Freshman: I feel like friendship breakups are worse than relationship breakups. I know this is coming from a freshman, but I think it’s hard to break up with your closest friend because you tell them absolutely everything, and you trusted them with so much of your life. Losing them hurts so much but I’d say just give yourself time because it does hurt a lot, and then go out and meet new people.

 

Sophomore: Well, I usually talk with my mom whenever I go through a friend breakup. My mom always gives me the best advice, because guess what, she was a teenager too once.

 

Junior: When it comes to a boyfriend and one of my best friends there is just so much more I trust my best friends with. I love them way more. I’ve recently had a few friendship breakups, and it’s been really crappy, and I feel like the best way to deal with that is if you want to fix it, you just have to talk to them a lot and if you don’t want to fix it, you just really need to distance yourself.

 

Senior: I think the worst part is when the friend is within a friend group that you still talk to, because you want to just distance yourself from them but you still have to be in their lives. This is the person you tell everything to, and guys come and go but girls and best friends are expected to be there forever. It’s kind of hard when that happens — it hurts, but at the same time they were not treating you well, and you [are] better off.

 

FD: How old should kids be before dating?

 

Freshman: I can’t really say. I had a boyfriend last year, so I don’t want to be a hypocrite, but I think it’s up to the person and how fast they’re maturing.

 

Sophomore: Definitely not middle school, because that’s a mess, and it isn’t even real, and it won’t last.
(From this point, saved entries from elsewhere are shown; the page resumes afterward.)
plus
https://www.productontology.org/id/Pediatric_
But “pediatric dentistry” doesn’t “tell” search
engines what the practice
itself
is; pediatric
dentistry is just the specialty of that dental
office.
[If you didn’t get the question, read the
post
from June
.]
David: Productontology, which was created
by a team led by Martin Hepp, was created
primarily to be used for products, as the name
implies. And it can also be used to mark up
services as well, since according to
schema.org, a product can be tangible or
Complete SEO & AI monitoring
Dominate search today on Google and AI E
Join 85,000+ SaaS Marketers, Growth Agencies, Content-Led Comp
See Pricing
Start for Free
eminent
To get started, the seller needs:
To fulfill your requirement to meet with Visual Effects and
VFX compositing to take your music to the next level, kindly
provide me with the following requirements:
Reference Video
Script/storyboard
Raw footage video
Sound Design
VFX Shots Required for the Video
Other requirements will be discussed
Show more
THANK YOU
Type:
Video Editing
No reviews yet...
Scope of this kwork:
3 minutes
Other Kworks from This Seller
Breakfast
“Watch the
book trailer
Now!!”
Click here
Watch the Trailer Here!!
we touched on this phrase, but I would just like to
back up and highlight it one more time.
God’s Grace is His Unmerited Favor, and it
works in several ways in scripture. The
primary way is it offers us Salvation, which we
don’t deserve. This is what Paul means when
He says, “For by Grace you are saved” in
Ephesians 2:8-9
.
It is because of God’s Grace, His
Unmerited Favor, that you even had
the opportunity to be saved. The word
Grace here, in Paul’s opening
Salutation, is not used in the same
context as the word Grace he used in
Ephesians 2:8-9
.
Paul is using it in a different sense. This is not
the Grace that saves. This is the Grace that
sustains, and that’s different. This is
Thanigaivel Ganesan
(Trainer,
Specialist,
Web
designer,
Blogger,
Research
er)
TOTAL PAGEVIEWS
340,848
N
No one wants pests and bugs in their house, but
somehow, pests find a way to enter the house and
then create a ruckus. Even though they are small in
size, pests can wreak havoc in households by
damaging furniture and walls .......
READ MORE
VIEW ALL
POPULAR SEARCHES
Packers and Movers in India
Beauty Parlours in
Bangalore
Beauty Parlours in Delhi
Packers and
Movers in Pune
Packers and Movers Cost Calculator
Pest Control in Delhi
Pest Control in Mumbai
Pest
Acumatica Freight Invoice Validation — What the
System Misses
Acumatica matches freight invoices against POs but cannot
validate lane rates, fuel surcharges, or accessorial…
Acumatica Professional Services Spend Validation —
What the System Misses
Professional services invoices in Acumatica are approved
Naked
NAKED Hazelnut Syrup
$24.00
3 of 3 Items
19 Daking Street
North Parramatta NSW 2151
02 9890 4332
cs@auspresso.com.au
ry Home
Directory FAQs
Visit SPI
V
I still haven’t had my first “real” relationship yet because I’m too busy. I think people should date whenever they’re mature enough to realize that people have feelings.

 

Junior: I had a boyfriend in sixth grade and it was my first boyfriend, but boyfriends in sixth grade aren’t boyfriends. That’s not a real relationship, that’s like, “We’re going to the movies, but my mom’s right behind us.” Until at least one of you can drive, then you can go on actual dates.

 

Senior: I don’t think there’s a set age on when you should or shouldn’t date it’s a case-by-case basis, but also those relationships in middle school aren’t really real relationships. I don’t think you can have a real relationship until I would say college, because you’re still living at home and sometimes your parents have to drive you to dates, and once you’re out of high school you’re probably going to breakup because distance.

 

FD: What are your thoughts on PDA?

 

Freshman: Yikes. There is some PDA that is fine, but it’s making the other person comfortable while you are still comfortable and making everyone else around you comfortable. There’s a point to where it is too much in public . . . Yeah, there’s some that’s like no.

 

Sophomore: Stay five bible lengths from each other. Leave room for Jesus, kids. Jk, if you’re going to be all PDA please just get a room. Preferably one not at school.

Junior: My thing with PDA is it’s OK to an extent. Holding hands or hugging or giving a quick kiss before class or something is whatever. But we all know those extra couples that are in the hallways and you’re just like, “Calm yourself. I’m just trying to get to lunch. I don’t want to see that.”

 

Senior: Oh yeah. There are always those couples that are in the middle of the hallway just completely oblivious to everyone trying to get around them. It’s really awkward and you’re just like, “Why? Why at school do you do this? If you’re at a park I don’t care but you’re in the middle of a hallway with teachers literally a door down.”